§ **PAGE TEXT**:
Finish the UTxO HD prototype

We merged PR #4060, which adds a report documenting the UTxO HD feature, and puts emphasis in explaining how the mempool works in combination with UTxO HD.

We opened a draft PR with the second iteration of the property tests for the mempool (#4076).

We fixed the Arbitrary instances for keys and values in DiffSeq benchmarks (#4143). The problem was that we were testing with mostly small values, which artificially boosted the performance gains we saw on benhcmarks. Speedups are now in the range of [3.33, 4.75] across the different configurations.

Backing store property tests

We focused on incorporating feedback on the monadic cursor API PR (#1). This required us to make small tweaks to quickcheck-lockstep to test the new API. We also updated the backing store property tests to use the new version of the monadic cursor API.

LSM tree implementation

We worked on the LSM tree prototype. In particular: finished implementing a "parameter tuning algorithm" that adapts the LSM tree design based on factors like:

  • workload
  • machine specs,
  • and characteristics of the data being stored.

We are now running experiments to gather results and cross-reference them with existing experimental results from the LSM tree paper to see if the algorithm is working correctly.

Benchmarking the CSJ prototype

We focused on investigating the "plateaus" in the ChainSync tip, which turned out to be due to the TICKF bug which we previously were only aware of in the context of the long forging times near epoch boundaries. For the most drastic patch by @nfrisby to speed up TICKF, full sync is speeding up by 7%.

§ **SUPPLIED MATERIAL**:
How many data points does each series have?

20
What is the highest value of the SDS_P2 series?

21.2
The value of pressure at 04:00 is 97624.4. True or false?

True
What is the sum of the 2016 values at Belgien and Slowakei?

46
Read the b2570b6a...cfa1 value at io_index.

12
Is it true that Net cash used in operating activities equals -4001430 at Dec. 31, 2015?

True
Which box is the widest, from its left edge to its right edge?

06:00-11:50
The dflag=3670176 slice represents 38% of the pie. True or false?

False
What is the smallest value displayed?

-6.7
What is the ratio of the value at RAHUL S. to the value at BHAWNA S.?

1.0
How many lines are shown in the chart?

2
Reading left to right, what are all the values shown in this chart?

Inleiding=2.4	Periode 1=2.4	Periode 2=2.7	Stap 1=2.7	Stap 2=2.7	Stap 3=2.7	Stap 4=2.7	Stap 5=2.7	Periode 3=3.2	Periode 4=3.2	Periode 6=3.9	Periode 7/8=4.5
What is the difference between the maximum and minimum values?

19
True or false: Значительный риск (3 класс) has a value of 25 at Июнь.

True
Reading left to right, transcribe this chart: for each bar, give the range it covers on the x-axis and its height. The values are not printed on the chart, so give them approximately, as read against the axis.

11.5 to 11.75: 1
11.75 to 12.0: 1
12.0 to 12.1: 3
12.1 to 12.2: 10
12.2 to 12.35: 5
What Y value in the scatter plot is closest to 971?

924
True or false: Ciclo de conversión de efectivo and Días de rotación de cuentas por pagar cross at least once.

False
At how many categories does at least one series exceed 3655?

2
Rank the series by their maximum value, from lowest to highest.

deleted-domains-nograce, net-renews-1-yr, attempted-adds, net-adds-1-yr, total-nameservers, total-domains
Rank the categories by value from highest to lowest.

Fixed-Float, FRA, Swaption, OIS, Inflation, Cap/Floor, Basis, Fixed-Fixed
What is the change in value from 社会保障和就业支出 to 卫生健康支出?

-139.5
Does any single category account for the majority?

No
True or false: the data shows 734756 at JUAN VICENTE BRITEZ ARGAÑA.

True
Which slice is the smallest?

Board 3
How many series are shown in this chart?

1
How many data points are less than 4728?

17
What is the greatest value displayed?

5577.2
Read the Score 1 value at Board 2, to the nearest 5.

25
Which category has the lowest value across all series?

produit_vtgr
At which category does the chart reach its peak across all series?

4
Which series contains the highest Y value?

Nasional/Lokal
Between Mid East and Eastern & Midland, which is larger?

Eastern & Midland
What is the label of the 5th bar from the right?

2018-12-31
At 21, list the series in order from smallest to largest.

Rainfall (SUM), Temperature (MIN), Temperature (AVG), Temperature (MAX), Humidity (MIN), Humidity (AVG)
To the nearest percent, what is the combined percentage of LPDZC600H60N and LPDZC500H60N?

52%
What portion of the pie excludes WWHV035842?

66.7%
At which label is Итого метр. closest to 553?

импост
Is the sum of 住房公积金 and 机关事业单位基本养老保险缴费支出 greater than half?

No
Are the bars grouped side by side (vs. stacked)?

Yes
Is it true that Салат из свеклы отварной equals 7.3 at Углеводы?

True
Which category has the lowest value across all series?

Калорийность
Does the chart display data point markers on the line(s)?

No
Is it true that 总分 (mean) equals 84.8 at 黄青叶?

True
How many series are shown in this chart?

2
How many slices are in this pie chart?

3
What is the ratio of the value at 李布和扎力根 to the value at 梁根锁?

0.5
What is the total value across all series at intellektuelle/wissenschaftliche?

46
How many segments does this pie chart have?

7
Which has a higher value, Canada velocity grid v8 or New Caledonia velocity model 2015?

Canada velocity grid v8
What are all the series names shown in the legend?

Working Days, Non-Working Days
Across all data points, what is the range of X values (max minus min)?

§ **REQUIRED ACTIONS**:
a: Summarize the development update above in three sentences.
b: Reproduce everything in the development update from "We worked on" down to "speeding up by 7%.".

§ **RESPONSES**:
a: Toward finishing the UTxO HD prototype, the team merged a report documenting the feature, opened a draft PR with mempool property tests, and fixed the DiffSeq benchmarks, which now show speedups between 3.33 and 4.75. They adapted the backing store property tests to the new monadic cursor API and finished a parameter tuning algorithm for the LSM tree prototype that they are now testing against results from the LSM tree paper. In benchmarking the CSJ prototype, they traced plateaus in the ChainSync tip to the TICKF bug, and the most drastic patch for it speeds up full sync by 7%.

b:
We worked on the LSM tree prototype. In particular: finished implementing a "parameter tuning algorithm" that adapts the LSM tree design based on factors like:

  • workload
  • machine specs,
  • and characteristics of the data being stored.

We are now running experiments to gather results and cross-reference them with existing experimental results from the LSM tree paper to see if the algorithm is working correctly.

Benchmarking the CSJ prototype

We focused on investigating the "plateaus" in the ChainSync tip, which turned out to be due to the TICKF bug which we previously were only aware of in the context of the long forging times near epoch boundaries. For the most drastic patch by @nfrisby to speed up TICKF, full sync is speeding up by 7%.